Monday, 18 October 2010

Reality v fiction


A rare pic of me at the GNI last Friday. Interesting questions come up at the Girls' Nights In and the evening at Haltwhistle was no exception. How do we get our ideas? Simple question, but it makes you think, really think, about where ideas come from and how we execute them. Most historical writers claim to love history, yet there are some books being written today, someone said, that made her think that the writer didn't understand the period she'd been writing.


It is sometimes hard enough to understand our neighbours and next to impossible to understand people ten years younger than ourselves. Does any forty-year-old really understand why twenty-year-olds think as they do? What makes some of them get absolutely plastered? Why drink at home before they go out, so that they are half-way to plastered before they hit the streets? Why do they need artificial stimulants before they can have a good time? Why do football matches turn into battle zones? Why are bankers so greedy?

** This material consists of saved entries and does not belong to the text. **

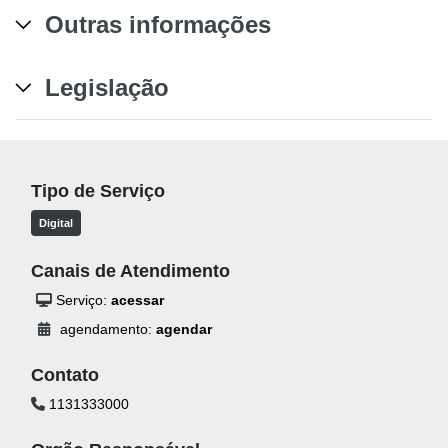
Outras informações
Legislação
Tipo de Serviço
Digital
Canais de Atendimento
Serviço:
acessar
agendamento:
agendar
Contato
1131333000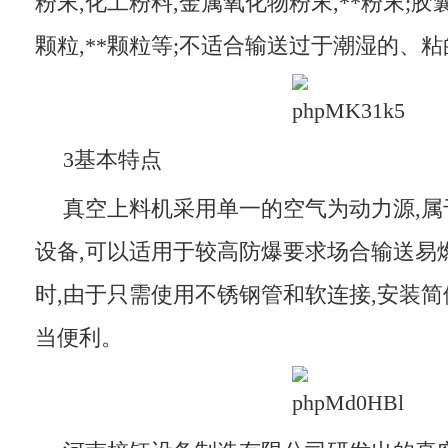
粉末,化工粉料,金属氧化物粉末,**粉末;胶囊
颗粒,**颗粒等;不适合输送过于潮湿的、
3基本特点
真空上料机采用单一的空气为动力源,属
设备,可以适用于较高防爆要求场合输送易
时,由于只需使用不锈钢管和软连接,安装简
当便利。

Understanding how someone living in Regency times understood her/his world is therefore doubly difficult. Then it was fear of French invasion and a strict code of manners and morals. In Tudor England, it is a struggle to understand the stranglehold the church had on minds and hearts, or why burning at the stake was thought to be such a cleansing thing. I wonder how many of us would die at the stake for our beliefs today? Are the Scots still The Enemy, as they were then? (I look at Alex Salmon and wonder) Or the Norman French, who overan England, and relegated the indigenous population to starvation, death or serfdom. We go there for holidays now and we're all great friends, so how can we really understand what it was like then?


All writers have a debt of honour to those who have gone before to get it reasonably right. Therefore, as many have said before me, heroines who live in 1803 and behave as if they live in 2010 are just not on.